We record with regret the death of Dr. Tempest Anderson, of York, England, known for his publications on earthquakes and volcanoes, and of Dr. Hermann Credner, professor of geology at Leipzig, and director of the Geological Survey of Saxony.

Professor William Bateson, director of the John Innes Horticultural Institute, has been elected president of the British Association for the Advancement of Science for the meeting to be held next year in Australia.—At the meeting of the section of tropical medicine and hygiene of the recent International Medical Congress, Sir Patrick Manson was presented with a gold plaque. It bears his portrait and on the other side an allegorical group representing science triumphing over disease in a tropical landscape.—In honor of Professor John Milne and to continue his work in seismology, it is proposed to collect a fund for endowment. His seismological observatory will probably be moved from the Isle of Wight to Oxford.

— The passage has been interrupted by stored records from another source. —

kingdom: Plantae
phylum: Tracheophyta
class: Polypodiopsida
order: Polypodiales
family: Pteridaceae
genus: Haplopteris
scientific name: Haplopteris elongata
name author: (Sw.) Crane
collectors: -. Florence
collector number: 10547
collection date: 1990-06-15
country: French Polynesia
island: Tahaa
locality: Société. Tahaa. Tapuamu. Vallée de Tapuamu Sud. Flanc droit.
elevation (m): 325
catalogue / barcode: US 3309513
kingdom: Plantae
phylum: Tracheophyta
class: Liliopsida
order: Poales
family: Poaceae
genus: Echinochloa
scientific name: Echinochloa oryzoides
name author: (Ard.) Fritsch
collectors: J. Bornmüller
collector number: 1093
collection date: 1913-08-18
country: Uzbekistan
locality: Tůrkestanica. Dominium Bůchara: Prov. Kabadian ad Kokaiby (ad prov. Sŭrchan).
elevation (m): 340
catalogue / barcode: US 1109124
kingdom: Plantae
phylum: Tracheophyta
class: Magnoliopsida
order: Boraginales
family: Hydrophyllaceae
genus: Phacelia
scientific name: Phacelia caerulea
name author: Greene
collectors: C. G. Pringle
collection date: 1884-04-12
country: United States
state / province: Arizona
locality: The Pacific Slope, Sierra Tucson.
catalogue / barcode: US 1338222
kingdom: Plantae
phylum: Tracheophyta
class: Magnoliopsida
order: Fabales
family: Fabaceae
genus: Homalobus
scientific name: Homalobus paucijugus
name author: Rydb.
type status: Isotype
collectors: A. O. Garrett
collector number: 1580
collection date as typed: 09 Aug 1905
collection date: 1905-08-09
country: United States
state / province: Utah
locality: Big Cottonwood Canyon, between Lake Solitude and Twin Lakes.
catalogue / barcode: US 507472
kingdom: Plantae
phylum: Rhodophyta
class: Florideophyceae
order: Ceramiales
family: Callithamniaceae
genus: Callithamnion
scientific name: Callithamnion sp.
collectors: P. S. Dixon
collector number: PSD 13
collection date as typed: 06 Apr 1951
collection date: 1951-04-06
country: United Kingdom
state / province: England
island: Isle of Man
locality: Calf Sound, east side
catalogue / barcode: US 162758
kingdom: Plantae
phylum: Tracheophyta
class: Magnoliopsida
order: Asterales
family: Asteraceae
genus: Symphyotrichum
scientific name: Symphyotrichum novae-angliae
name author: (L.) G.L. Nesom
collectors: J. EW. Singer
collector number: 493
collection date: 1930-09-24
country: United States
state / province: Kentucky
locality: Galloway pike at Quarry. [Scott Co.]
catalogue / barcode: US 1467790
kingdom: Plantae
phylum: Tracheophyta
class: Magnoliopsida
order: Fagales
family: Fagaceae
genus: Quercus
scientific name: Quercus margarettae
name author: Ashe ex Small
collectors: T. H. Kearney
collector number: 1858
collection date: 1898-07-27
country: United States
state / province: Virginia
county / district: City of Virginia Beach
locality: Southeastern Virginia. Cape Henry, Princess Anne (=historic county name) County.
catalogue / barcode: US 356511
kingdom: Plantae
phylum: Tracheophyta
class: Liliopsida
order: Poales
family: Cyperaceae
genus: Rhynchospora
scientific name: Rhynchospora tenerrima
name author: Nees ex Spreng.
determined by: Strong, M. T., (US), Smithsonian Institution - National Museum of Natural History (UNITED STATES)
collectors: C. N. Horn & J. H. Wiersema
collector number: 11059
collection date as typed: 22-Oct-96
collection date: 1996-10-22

The Permanent International Eugenics Committee, which met in Paris on August 4, decided to hold the next International Congress in New York during September, 1915. Major Leonard Darwin presided, Mrs. Gotto acted as secretary, and the following countries were represented: England (Dr. Edgar Schuster), America (Dr. F. A. Woods), France (M. Lucien March), Germany (Professor A. Ploetz), Italy (Professor C. Gini), Denmark (Dr. S. Hansen), Norway (Dr. J. A. Mjöen).